What you will do> In the records below, find the line holding "M384 2510 439 2391 541 2147" and the line holding "M385 1067 375". Set down both, with every line between them, exactly.

═════ Task inputs

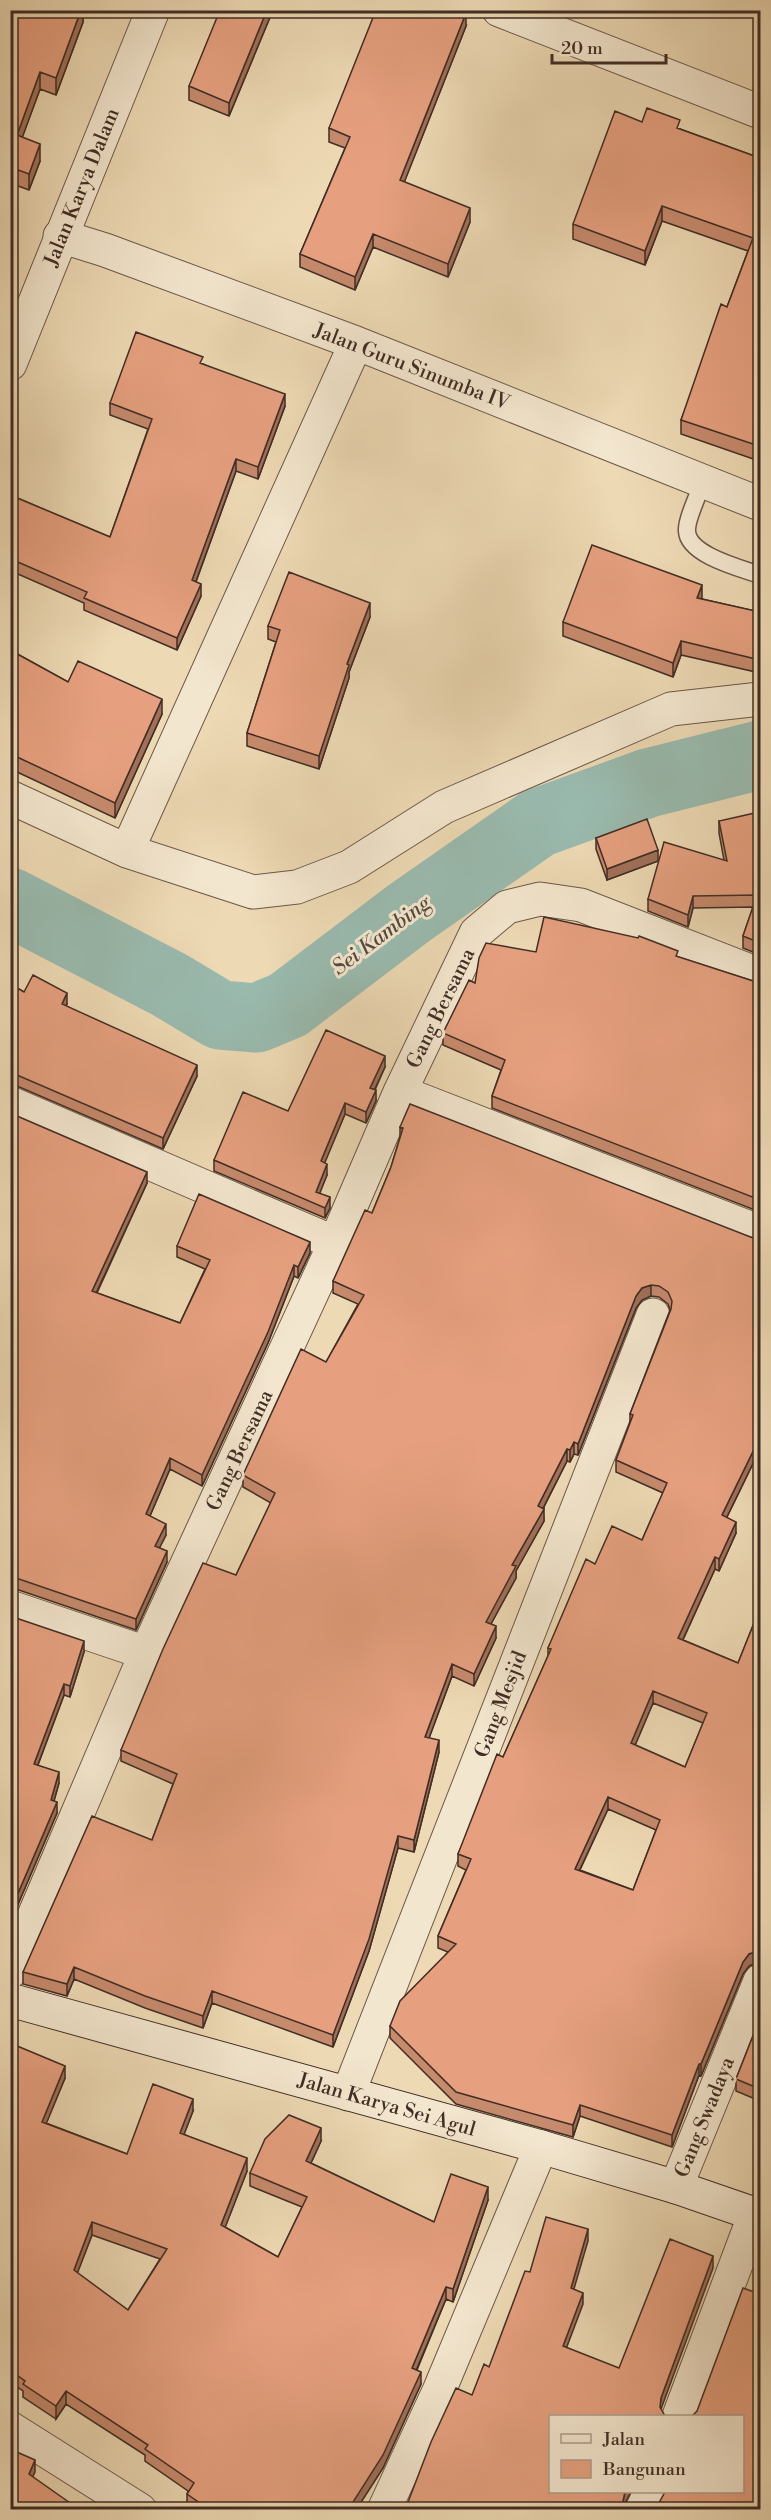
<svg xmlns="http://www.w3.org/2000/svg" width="771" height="2520" viewBox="0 0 771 2520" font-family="'Libre Bodoni',serif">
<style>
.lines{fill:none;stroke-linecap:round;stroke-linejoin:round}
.river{stroke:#99baae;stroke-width:69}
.service-casing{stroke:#6c5849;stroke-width:19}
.minor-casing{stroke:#6c5849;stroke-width:35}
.tertiary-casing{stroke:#6c5849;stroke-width:35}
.secondary-casing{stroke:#412d25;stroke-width:35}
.service{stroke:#f3e6ce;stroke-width:16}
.minor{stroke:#f3e6ce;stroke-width:33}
.tertiary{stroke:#f3e6ce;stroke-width:33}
.secondary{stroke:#f3e6ce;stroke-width:33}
.wall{fill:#c68a6d;stroke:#412d25;stroke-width:1.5;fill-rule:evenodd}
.shaded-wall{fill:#a17059;stroke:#412d25;stroke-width:1.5}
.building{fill:#e6a07f;stroke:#412d25;stroke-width:1.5;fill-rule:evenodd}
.labels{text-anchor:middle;stroke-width:6;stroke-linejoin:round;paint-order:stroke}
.street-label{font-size:20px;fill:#412d25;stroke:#f3e6ce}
.water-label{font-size:21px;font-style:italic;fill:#534940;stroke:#f3e6ce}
</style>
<rect width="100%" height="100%" fill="#edd9b4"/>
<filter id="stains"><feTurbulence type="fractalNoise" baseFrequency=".00333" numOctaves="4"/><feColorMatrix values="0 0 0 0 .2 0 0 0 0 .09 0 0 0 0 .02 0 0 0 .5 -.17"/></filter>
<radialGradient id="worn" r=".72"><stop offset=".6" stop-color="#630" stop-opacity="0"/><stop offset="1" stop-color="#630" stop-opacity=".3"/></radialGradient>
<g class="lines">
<!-- river -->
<path class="river" d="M10 902 170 985 220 1015 257 1018 288 1005 409 913 538 823 648 783 760 755"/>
<!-- service casing -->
<g class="service-casing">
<path id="service" d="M703 482C699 493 686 520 687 531 688 555 740 568 760 575"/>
</g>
<!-- minor casing -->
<g class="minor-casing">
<path id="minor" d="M499 10 760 112
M60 236 105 250 356 343 760 504
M10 797 127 851 253 892 297 887 349 867 444 807 671 709 760 699
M127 851 356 343
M400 1092 760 1232
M10 1103 335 1243
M10 1607 146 1653
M10 1972 146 1653 335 1243 400 1092 476 933 507 907 540 899 581 905 760 975
M348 2094 653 1315
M676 2187 760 1981
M679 2416 755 2214
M10 2428 140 2510
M384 2510 439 2391 541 2147
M642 2510 650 2492"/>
</g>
<!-- tertiary casing -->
<g class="tertiary-casing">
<path id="tertiary" d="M10 364 153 10"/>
</g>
<!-- secondary casing -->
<g class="secondary-casing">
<path id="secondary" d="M10 2000 541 2147 676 2187 760 2216"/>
</g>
<!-- service -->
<use href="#service" class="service"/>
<!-- minor -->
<use href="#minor" class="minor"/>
<!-- tertiary -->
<use href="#tertiary" class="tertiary"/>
<!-- secondary -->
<use href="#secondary" class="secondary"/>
</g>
<!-- wall -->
<path class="wall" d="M10 10H83V22L56 95 40 89 22 137 40 161 29 190 10 183Z
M273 10 229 116 189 100V86Z
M466 26 404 182 470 222 448 277 373 247 355 290 300 267V254L345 148 329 142V128Z
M680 129 760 158V455L759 461 681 434V420L727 307 748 251 662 221 645 265 573 239V224Z
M203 364 285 406 258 479 236 471 196 582 201 596 177 650 84 610V603L11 571 10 495 110 537 148 429 110 415V403Z
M702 599 760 612V673L681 655 673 677 563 636V622Z
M370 617 349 672V678L319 769 247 746V733L276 642 268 639V626Z
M10 650 68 682 162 714 115 818 15 771 13 774 10 773Z
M719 821 760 822V955L743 948V936L753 907 693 908 688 927 648 911V899L724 860 719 833Z
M596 838 658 861 607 880 596 849Z
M536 952 678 957 753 981H760V1212L492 1108V1096L501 1070 443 1045V1033L475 983Z
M10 984 24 992 67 1004 66 1006 197 1076 163 1149 17 1086 10 1085Z
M385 1067 375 1090 376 1101 366 1123 345 1114 324 1163 327 1175 319 1193 330 1208 325 1218 214 1171V1160L288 1111Z
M10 1113 147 1183 97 1293 180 1323 205 1269 177 1257V1246L310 1253 298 1278 294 1276 268 1343 202 1486 170 1469 150 1516 166 1535 159 1548 167 1562 136 1630 16 1589H10Z
M400 1127 753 1238H760V1449L727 1517 736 1533 719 1571 715 1569 683 1640 738 1663 760 1608V1963L758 1962 749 1966 743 1974 701 2076 699 2075 672 2147 580 2116 573 2137 456 2104 390 2038V2026L448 1952 438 1948V1936L466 1870 458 1866V1854L503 1757 548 1656V1648L595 1564 642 1540 663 1493 616 1472V1460L630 1423V1414L670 1310 668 1304 659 1297 651 1296 642 1300 636 1308 578 1455 574 1454 570 1462 567 1461 543 1509 544 1521 516 1571V1578L491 1624 496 1638 474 1686 452 1676 429 1738 439 1752 414 1852 398 1848 369 1951 333 2047 212 2003 203 2028 145 2008 74 1979 67 1996 23 1984V1972L152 1840 173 1784 121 1761V1750L236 1575 271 1503 243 1487V1475L326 1362 358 1304 333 1293V1281L372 1213 391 1167 400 1137ZM653 1703 703 1723 685 1767 635 1745ZM608 1809 656 1830 633 1890 580 1870Z
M10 1616 84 1652 70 1697 64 1695 38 1765 59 1783 54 1801 57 1813 10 1923Z
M760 2018V2101L736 2091V2079Z
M10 2043 65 2078 46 2123 127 2154 193 2111 184 2134 247 2171 225 2227 278 2257 302 2207 250 2186V2173L321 2141 311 2163 434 2222 488 2200 453 2302 446 2299 417 2370 421 2384 383 2468 356 2510H191L187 2506V2494L188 2491 145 2461V2455L66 2404 56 2419 23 2397V2391L10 2382ZM92 2235 160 2259 128 2310 77 2273Z"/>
<!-- shaded-wall -->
<path class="shaded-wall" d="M81 10H83V22L56 95V78Z
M267 10H273L229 116V103Z
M466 13V26L400 193V180Z
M40 72V89L17 152V135Z
M40 144V161L29 190V174Z
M662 206V221L645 265V251Z
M470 208V222L448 277V264Z
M373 234V247L355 290V277Z
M285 394V406L258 479V467Z
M760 441V455L759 461V446Z
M236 459V471L192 592V580Z
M201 584V596L177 650V638Z
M702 585V599L697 598Z
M370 603V617L349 672V678L319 769V756L347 664Z
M681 641V655L673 677V663Z
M162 699V714L115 818V803Z
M15 756V771L13 774V759Z
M658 850V861L607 880V869Z
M693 896V908L688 927V915Z
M67 993V1004L62 1015V1004Z
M385 1056V1067L370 1099V1088Z
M197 1065V1076L163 1149V1138Z
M376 1090V1101L366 1123V1112Z
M345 1103V1114L321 1172V1161Z
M327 1164V1175L316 1203V1192Z
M147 1172V1183L92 1302V1291Z
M330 1197V1208L325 1218V1208Z
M310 1242V1253L298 1278V1267Z
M294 1265V1276L268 1343 202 1486V1475Z
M651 1285V1296L642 1300 636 1308 578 1455V1444L636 1296 642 1288Z
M760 1437V1449L722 1527V1515Z
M574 1442V1454L570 1462V1450Z
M567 1449V1461L538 1518V1506Z
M170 1458V1469L146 1525V1514Z
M544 1509V1521L516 1571V1578L486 1633V1622L512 1565Z
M736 1522V1533L719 1571V1559Z
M166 1524V1535L155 1557V1546Z
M167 1551V1562L136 1630V1619Z
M715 1557V1569L678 1650V1638Z
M496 1626V1638L474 1686V1674Z
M84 1641V1652L70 1697V1686Z
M452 1664V1676L425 1749V1737Z
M64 1684V1695L34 1775V1764Z
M653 1691V1703L631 1755V1743Z
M439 1740V1752L414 1852V1840Z
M59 1772V1783L51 1811V1800Z
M608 1797V1809L575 1880V1869Z
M57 1802V1813L10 1923V1912Z
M398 1836V1848L369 1951 333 2047V2035Z
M758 1951V1962L749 1966 743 1974 701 2076V2064L743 1962 749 1954Z
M74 1967V1979L67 1996V1984Z
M212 1991V2003L203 2028V2016Z
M699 2064V2075L672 2147V2135Z
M65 2066V2078L42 2134V2122Z
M193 2099V2111L180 2145V2133Z
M580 2105V2116L573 2137V2125Z
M321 2128V2141L306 2174V2161Z
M247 2158V2171L221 2238V2225Z
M488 2187V2200L453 2302V2289Z
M92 2222V2235L74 2282V2270Z
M588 2229V2241L571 2299V2288Z
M713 2256V2268L661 2409 660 2407 661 2398Z
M446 2287V2299L412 2380V2368Z
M583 2293V2304L563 2357V2346Z
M421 2372V2384L383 2468 356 2510H348Z
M66 2391V2404L56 2419V2406Z
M35 2460V2472L29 2485V2474Z
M625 2492H631L625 2503 623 2501Z"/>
<!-- building -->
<path class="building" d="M10 10H81L56 78 40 72 17 135 40 144 29 174 10 167Z
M220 10H267L229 103 189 86Z
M376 10H460L466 13 400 180 470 208 448 264 373 234 355 277 300 254 350 137 329 128Z
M647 108 680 120 677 128 760 158V441L759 446 681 420 721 304 727 307 753 238 662 206 645 251 573 224 615 111 642 122Z
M136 332 203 357 200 363 285 394 258 467 236 459 192 580 201 584 177 638 84 598 87 592 11 559 12 556 10 555V495L110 537 152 419 110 403Z
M592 545 702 585 697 598 760 612V660L681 641 673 663 563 622Z
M289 572 370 603 347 664 349 665 319 756 247 733 280 630 268 626Z
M10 650 68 682 78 661 162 699 115 803 15 756 13 759 10 758Z
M755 813 757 823 760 822V943L743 936 757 895 693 896 688 915 648 899 664 842 727 861 719 821Z
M647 819 658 850 607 869 596 838Z
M544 917 638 938 639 936 678 951 676 956 753 981H760V1200L492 1096 505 1060 443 1033 469 980 475 983 479 958 486 943 536 952Z
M33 975 67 993 62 1004 197 1065 163 1138 17 1075 10 1074V984L24 992Z
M326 1030 385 1056 370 1088 376 1090 366 1112 345 1103 321 1161 327 1164 316 1192 330 1197 325 1208 214 1160 243 1092 288 1111Z
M410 1104 753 1238H760V1437L722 1515 736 1522 719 1559 715 1557 678 1638 738 1663 760 1608V1951H758L749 1954 743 1962 701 2064H699L672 2135 580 2105 573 2125 456 2092 390 2026 400 2001 456 1944 438 1936 471 1859 458 1854 497 1754 503 1757 551 1649 548 1648 586 1559 595 1564 612 1526 642 1540 667 1483 616 1460 633 1415 630 1414 671 1309 672 1301 668 1292 659 1286 651 1285 642 1288 636 1296 578 1444 574 1442 570 1450 567 1449 538 1506 544 1509 512 1565 516 1566 486 1622 496 1626 474 1674 452 1664 425 1737 439 1740 414 1840 398 1836 369 1939 333 2035 212 1991 203 2016 145 1996 74 1967 67 1984 23 1972 92 1816 152 1840 177 1774 121 1750 163 1649 203 1563 236 1575 275 1493 243 1475 301 1349 326 1362 364 1295 333 1281 365 1210 372 1213 391 1167 403 1128 400 1127ZM653 1691 707 1713 685 1767 631 1743ZM608 1797 660 1820 633 1890 575 1869Z
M10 1113 147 1172 92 1291 180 1323 210 1260 177 1246 199 1194 310 1242 298 1267 294 1265 268 1332 202 1475 170 1458 146 1514 166 1524 155 1546 167 1551 136 1619 16 1578H10Z
M10 1616 84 1641 70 1686 64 1684 34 1764 59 1772 51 1800 57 1802 10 1912Z
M760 2018V2089L736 2079Z
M10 2043 65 2066 42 2122 127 2154 153 2084 193 2099 180 2133 247 2158 221 2225 278 2257 307 2197 250 2173 265 2139 289 2115 321 2128 306 2161 434 2222 451 2174 488 2187 453 2289 446 2287 412 2368 421 2372 383 2455 348 2510H210L187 2494 194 2483 145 2449 148 2445 66 2391 56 2406 23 2384 25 2381 10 2370ZM92 2222 167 2249 128 2310 74 2270Z
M546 2217 588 2229 571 2288 583 2293 563 2346 619 2368 670 2239 713 2256 661 2398 660 2407 665 2416H550V2492H625L623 2501 627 2510H405L431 2442 456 2388 472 2395 484 2364 489 2367 525 2271 530 2272Z
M743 2288 760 2294V2510H655L665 2492H742V2416H692L697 2411Z
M10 2449 35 2460 29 2474 80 2510H10Z"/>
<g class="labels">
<!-- street labels -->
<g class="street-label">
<text transform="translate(81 187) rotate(-68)" y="7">Jalan Karya Dalam</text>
<text transform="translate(412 366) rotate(21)" y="7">Jalan Guru Sinumba IV</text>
<text transform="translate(440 1008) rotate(-64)" y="7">Gang Bersama</text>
<text transform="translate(239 1450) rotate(-65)" y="7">Gang Bersama</text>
<text transform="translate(500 1704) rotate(-69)" y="7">Gang Mesjid</text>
<text transform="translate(387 2104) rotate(16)" y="7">Jalan Karya Sei Agul</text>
<text transform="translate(704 2117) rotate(-68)" y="7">Gang Swadaya</text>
</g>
<!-- water labels -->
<g class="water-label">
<text transform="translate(381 935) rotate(-37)" y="7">Sei Kambing</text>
</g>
</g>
<!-- margin -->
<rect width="771" height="2520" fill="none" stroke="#edd9b4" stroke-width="36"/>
<rect x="12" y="12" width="747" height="2496" fill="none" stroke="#412d25" stroke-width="3"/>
<rect x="18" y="18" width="735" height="2484" fill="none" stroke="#412d25" stroke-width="1.5"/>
<!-- legend -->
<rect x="549" y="2415" width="195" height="78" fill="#f3e6ce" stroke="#ac9c8a" stroke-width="1.5"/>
<rect x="561" y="2434" width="30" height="9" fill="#f3e6ce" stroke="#ac9c8a" stroke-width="1.5"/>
<text x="603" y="2445" font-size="18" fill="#412d25">Jalan</text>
<rect x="561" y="2460" width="30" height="18" fill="#e6a07f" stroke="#ac9c8a" stroke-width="1.5"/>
<text x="603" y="2475" font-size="18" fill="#412d25">Bangunan</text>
<!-- scale -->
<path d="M552 54v9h114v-9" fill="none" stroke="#412d25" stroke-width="3"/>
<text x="561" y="54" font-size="18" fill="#412d25" stroke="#f3e6ce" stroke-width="4.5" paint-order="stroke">20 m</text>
<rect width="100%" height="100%" filter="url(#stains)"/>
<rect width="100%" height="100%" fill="url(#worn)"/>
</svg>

══════════

Response to this task>
M384 2510 439 2391 541 2147
M642 2510 650 2492"/>
</g>
<!-- tertiary casing -->
<g class="tertiary-casing">
<path id="tertiary" d="M10 364 153 10"/>
</g>
<!-- secondary casing -->
<g class="secondary-casing">
<path id="secondary" d="M10 2000 541 2147 676 2187 760 2216"/>
</g>
<!-- service -->
<use href="#service" class="service"/>
<!-- minor -->
<use href="#minor" class="minor"/>
<!-- tertiary -->
<use href="#tertiary" class="tertiary"/>
<!-- secondary -->
<use href="#secondary" class="secondary"/>
</g>
<!-- wall -->
<path class="wall" d="M10 10H83V22L56 95 40 89 22 137 40 161 29 190 10 183Z
M273 10 229 116 189 100V86Z
M466 26 404 182 470 222 448 277 373 247 355 290 300 267V254L345 148 329 142V128Z
M680 129 760 158V455L759 461 681 434V420L727 307 748 251 662 221 645 265 573 239V224Z
M203 364 285 406 258 479 236 471 196 582 201 596 177 650 84 610V603L11 571 10 495 110 537 148 429 110 415V403Z
M702 599 760 612V673L681 655 673 677 563 636V622Z
M370 617 349 672V678L319 769 247 746V733L276 642 268 639V626Z
M10 650 68 682 162 714 115 818 15 771 13 774 10 773Z
M719 821 760 822V955L743 948V936L753 907 693 908 688 927 648 911V899L724 860 719 833Z
M596 838 658 861 607 880 596 849Z
M536 952 678 957 753 981H760V1212L492 1108V1096L501 1070 443 1045V1033L475 983Z
M10 984 24 992 67 1004 66 1006 197 1076 163 1149 17 1086 10 1085Z
M385 1067 375 1090 376 1101 366 1123 345 1114 324 1163 327 1175 319 1193 330 1208 325 1218 214 1171V1160L288 1111Z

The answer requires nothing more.